The household doesn't dwell on the violence that culminated in a life prison sentence for Levern Ward, the ex-boyfriend of Evans' daughter Debra and father of Eli and Jordan. Two others were ordered executed but spared in 2003 when then-Gov. George Ryan commuted the death sentences of every condemned inmate in Illinois.

Still, Sam Evans says, his grandsons are encouraged to chat with him about their mom as they see fit — dialogue stoked in recent days with news of the horror on the other side of the state.

In East St. Louis, a pregnant woman was found slain in a weedy lot, her fetus cut from her womb. Police are investigating whether a woman charged in those deaths also drowned her dead friend's three young children, found decomposing last weekend in their apartment's washer and dryer.

Eli heard radio accounts of that grisly case, including the possibility that scissors were used to cut out the baby, who died.

"The same kind of thing happened to us, except I lived," his grandfather recalls Eli saying. "You know, grandpa, we're going to be living this the rest of our life."

Nine cases since 1987
They're not alone.
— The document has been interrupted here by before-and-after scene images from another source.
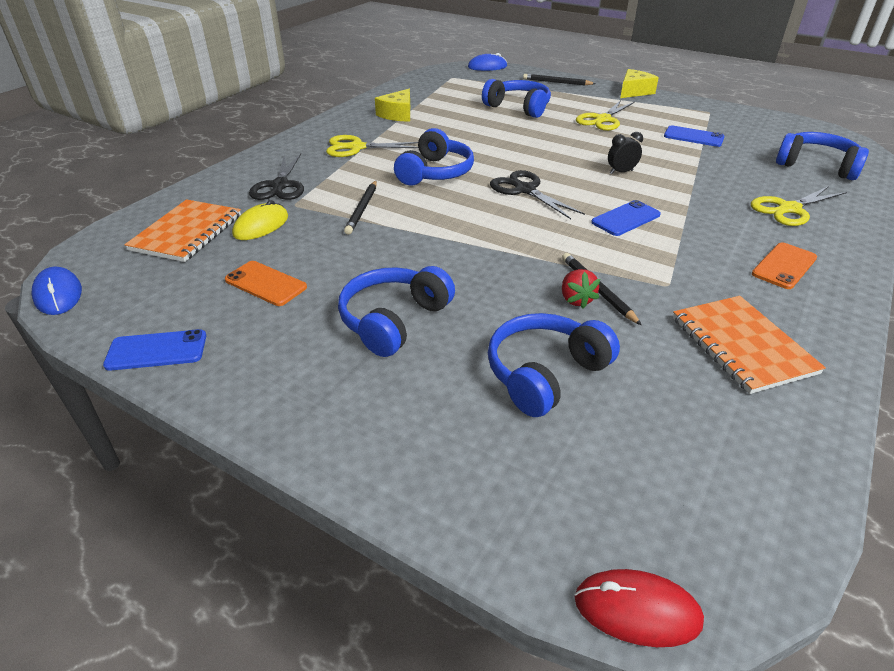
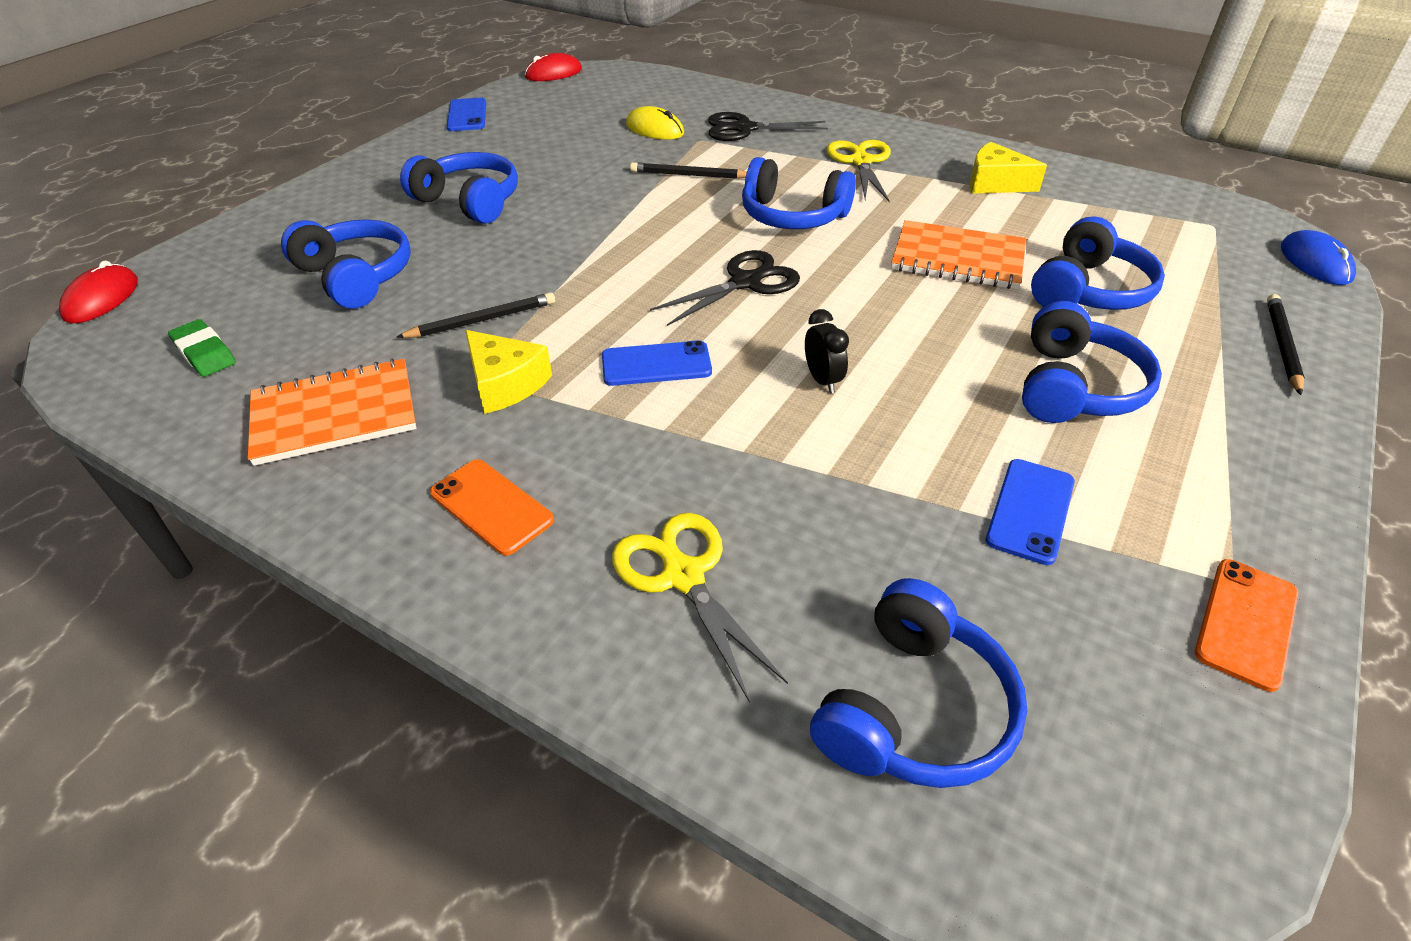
camera: 90 degrees right, 5 degrees up
blue mouse [31,267,82,315] -> red mouse [525,53,582,81]
orange notebook [124,199,241,262] -> orange notebook moved to [891,220,1026,289]
orange phone [225,261,307,306] -> orange phone moved to [1195,559,1298,692]
red strawberry [562,269,600,309] -> none
yellow scissors [576,100,635,131] -> blue headphones [1022,301,1162,423]
blue phone [591,200,661,236] -> blue phone turned 60 degrees counterclockwise [602,340,712,386]
yellow cheese [620,69,659,98] -> yellow cheese moved to [465,330,552,414]
none -> green eraser [168,319,236,377]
Nine cut-from-the-womb cases have been documented since 1987 by the National Center for Missing and Exploited Children, with Eli and five other children among the living.

"We thank the Lord on a continual basis," Evans says.

Honoring Sam Evans' request, a reporter did not ask the boys about their mother's death, though it's clear Debra Evans isn't far from Eli's thoughts.

In his living room, Eli points to a picture on a bookcase and a decorative egg bearing the same image, then says proudly, "there's my mom, brother and sister."

Minutes later in the kitchen, he asks Evans if the killers still are on death row and is reminded about the commuted sentences.

The answer clearly doesn't sit well with the child.

"They should be on death row," Eli says, his dark eyes widening. "We stand for justice. We ARE the Evans family."

With that, he shifts gears. The self-described dog lover presses his grandfather to let him get a Rottweiler, then shows off pictures of his past pooches _ a Shih Tzu named Buddy, a Rottweiler named Buster.

The next instant, he demonstrates the magic trick of suspending a magnet from his open-faced hand _ carefully concealing a BB pellet between his fingers.

Eli and Jordan dote on their grandfather when he's ailing with his diabetes.

"Their biggest fear is, 'Is grandpa gonna die someday?'" Evans says. "Even though Eli never knew his family, he feels the loss and fears it happening again."